The data Block Start

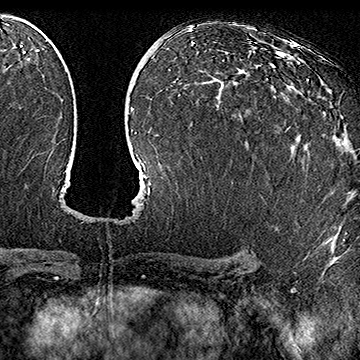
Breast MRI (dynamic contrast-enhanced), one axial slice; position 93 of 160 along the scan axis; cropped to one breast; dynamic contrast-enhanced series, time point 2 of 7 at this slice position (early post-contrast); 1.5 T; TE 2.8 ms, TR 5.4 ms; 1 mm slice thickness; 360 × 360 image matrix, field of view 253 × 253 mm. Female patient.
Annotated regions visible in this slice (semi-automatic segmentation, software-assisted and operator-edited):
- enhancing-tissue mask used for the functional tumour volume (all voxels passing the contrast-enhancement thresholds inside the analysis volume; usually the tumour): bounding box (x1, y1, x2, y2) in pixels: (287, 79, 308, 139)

The data Block End

What you are asked to do: Take every line from the data that contains the word "this".

Task result:
Breast MRI (dynamic contrast-enhanced), one axial slice; position 93 of 160 along the scan axis; cropped to one breast; dynamic contrast-enhanced series, time point 2 of 7 at this slice position (early post-contrast); 1.5 T; TE 2.8 ms, TR 5.4 ms; 1 mm slice thickness; 360 × 360 image matrix, field of view 253 × 253 mm. Female patient.
Annotated regions visible in this slice (semi-automatic segmentation, software-assisted and operator-edited):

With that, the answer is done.